● **Text excerpt**:
•••

Reproducibility Index

Notice: The reproducibility variables underlying each score are classified using an automated LLM-based pipeline, validated against a manually labeled dataset. LLM-based classification introduces uncertainty and potential bias; scores should be interpreted as estimates. Full accuracy metrics and methodology are described in Coakley et alK. L. Coakley, T. Snelleman, H. Hoos, and O. E. Gundersen, "The embrace of open science: An analysis of a decade of AI research and 56 800 conference papers," Under Review, 2026..

•••

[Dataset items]
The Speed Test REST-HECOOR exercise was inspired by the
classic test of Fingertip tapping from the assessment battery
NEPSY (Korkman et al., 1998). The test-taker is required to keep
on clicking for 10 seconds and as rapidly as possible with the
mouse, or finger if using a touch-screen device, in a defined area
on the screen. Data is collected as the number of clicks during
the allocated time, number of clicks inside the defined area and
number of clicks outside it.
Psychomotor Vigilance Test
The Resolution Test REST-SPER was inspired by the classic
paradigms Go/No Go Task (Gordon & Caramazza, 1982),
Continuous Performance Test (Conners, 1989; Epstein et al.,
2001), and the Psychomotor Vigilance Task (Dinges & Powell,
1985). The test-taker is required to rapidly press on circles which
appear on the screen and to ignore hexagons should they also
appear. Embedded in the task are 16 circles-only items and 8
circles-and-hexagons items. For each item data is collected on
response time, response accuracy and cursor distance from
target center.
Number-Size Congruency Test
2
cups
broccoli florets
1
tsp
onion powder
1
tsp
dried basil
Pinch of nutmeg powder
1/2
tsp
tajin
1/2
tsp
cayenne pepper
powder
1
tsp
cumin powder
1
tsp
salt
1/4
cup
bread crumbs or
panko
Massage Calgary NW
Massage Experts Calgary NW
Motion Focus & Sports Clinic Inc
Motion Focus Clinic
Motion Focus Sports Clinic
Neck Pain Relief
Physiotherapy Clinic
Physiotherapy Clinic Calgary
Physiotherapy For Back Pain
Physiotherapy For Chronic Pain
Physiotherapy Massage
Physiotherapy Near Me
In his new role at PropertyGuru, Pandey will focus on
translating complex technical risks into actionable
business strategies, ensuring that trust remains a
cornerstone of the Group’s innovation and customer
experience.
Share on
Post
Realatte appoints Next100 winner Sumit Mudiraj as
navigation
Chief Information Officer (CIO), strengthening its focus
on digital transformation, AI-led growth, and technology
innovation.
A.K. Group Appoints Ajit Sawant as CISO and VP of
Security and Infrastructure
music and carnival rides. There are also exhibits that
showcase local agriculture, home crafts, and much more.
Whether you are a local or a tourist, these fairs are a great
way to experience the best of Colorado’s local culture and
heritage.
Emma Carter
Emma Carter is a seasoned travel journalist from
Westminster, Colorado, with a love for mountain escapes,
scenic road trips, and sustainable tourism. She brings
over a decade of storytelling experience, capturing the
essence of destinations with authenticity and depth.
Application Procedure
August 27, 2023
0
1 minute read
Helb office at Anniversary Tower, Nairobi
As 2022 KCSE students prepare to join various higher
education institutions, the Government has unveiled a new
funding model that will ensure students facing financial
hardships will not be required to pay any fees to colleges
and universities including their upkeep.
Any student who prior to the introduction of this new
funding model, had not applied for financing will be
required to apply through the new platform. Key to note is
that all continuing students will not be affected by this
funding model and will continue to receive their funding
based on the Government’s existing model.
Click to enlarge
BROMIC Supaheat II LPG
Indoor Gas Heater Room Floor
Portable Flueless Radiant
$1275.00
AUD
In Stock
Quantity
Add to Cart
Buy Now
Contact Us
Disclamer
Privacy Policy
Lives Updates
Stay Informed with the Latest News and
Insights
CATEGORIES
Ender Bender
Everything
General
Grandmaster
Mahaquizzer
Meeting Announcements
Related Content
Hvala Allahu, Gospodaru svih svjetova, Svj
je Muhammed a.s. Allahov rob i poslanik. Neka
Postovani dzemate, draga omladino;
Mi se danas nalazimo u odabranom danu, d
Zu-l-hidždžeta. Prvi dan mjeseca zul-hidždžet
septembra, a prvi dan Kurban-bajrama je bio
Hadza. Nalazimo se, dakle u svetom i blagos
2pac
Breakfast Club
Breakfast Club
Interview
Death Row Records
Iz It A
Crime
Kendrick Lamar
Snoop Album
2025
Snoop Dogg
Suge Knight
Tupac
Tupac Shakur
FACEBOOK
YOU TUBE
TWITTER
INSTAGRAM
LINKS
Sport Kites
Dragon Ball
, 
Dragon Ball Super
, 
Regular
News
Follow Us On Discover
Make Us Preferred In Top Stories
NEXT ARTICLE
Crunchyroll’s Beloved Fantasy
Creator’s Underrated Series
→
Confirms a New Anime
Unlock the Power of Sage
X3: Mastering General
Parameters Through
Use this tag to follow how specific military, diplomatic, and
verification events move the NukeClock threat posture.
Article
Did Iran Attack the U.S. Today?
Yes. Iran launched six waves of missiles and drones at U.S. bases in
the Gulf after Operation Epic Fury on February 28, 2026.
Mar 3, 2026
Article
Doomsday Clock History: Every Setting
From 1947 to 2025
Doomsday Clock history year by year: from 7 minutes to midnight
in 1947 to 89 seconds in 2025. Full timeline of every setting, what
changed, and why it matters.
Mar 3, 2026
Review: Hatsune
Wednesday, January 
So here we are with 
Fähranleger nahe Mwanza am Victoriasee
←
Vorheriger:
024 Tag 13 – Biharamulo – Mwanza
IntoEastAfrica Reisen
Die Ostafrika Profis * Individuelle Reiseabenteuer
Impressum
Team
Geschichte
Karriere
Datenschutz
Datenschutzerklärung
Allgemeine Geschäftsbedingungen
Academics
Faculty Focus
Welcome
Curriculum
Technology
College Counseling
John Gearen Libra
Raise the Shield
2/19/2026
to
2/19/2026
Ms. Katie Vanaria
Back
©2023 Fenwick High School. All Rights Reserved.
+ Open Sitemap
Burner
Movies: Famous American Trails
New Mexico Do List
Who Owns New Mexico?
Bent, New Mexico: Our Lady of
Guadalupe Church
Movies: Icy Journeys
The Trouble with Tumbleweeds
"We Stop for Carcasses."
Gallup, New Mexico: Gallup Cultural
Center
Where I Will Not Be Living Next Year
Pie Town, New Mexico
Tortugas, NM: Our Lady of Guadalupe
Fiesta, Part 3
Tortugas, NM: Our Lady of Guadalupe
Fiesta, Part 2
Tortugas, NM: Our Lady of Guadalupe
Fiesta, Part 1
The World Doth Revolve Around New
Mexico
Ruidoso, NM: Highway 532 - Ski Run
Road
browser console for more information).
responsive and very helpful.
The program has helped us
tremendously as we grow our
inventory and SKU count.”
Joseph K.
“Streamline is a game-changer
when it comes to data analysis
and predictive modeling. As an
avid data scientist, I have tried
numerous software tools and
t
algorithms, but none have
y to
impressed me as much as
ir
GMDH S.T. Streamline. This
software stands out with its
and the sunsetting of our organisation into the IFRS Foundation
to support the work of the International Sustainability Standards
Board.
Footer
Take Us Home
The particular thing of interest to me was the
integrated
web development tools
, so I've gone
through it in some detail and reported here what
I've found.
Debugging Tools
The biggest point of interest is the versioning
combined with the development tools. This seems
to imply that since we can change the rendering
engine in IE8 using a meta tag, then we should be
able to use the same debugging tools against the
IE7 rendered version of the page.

•••

● **Your assignment**: Retype the passage of the Reproducibility Index notice from "Notice: The reproducibility" up to and including "Under Review, 2026..".

● **Exercise output**:
Notice: The reproducibility variables underlying each score are classified using an automated LLM-based pipeline, validated against a manually labeled dataset. LLM-based classification introduces uncertainty and potential bias; scores should be interpreted as estimates. Full accuracy metrics and methodology are described in Coakley et alK. L. Coakley, T. Snelleman, H. Hoos, and O. E. Gundersen, "The embrace of open science: An analysis of a decade of AI research and 56 800 conference papers," Under Review, 2026..